Éveline ne répondit pas pendant quelques instants, puis elle s’arrêta soudain, et, se tournant inopinément vers Caroline :

« Chère Caroline, lui dit-elle vivement, d’un ton inquiet jusqu’aux larmes, vous qui êtes si raisonnable, si bonne, conseillez-moi, dites-moi ce que je dois faire. Je suis bien malheureuse. »

Miss Merton fut étonnée et touchée de la vive émotion d’Éveline.

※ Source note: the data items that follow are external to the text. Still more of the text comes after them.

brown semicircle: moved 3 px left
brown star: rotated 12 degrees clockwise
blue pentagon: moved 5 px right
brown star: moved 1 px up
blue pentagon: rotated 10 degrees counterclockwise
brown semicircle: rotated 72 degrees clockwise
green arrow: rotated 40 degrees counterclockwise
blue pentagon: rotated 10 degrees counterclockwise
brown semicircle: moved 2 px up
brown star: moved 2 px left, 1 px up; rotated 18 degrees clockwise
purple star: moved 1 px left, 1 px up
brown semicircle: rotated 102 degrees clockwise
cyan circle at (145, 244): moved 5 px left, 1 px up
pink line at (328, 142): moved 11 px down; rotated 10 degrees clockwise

« Mais qu’y a-t-il, ma pauvre Éveline ? dit-elle ; pourquoi êtes-vous malheureuse ? vous dont le sort me paraît si digne d’envie !

— Je ne puis aimer lord Vargrave ; je frémis à l’idée de l’épouser. Ne dois-je pas le lui dire franchement ? Ne dois je pas lui dire que je ne puis accomplir le vœu de… oh ! c’est là la pensée qui me cause tant d’irrésolution ! Son oncle m’a laissé, à moi qui n’avais sur lui nul droit de parenté, la fortune qui aurait dû appartenir à lord Vargrave, dans la ferme confiance que le don de ma main lui restituerait cette fortune. La lui refuser, c’est presque commettre un larcin. Ne suis-je pas bien à plaindre ?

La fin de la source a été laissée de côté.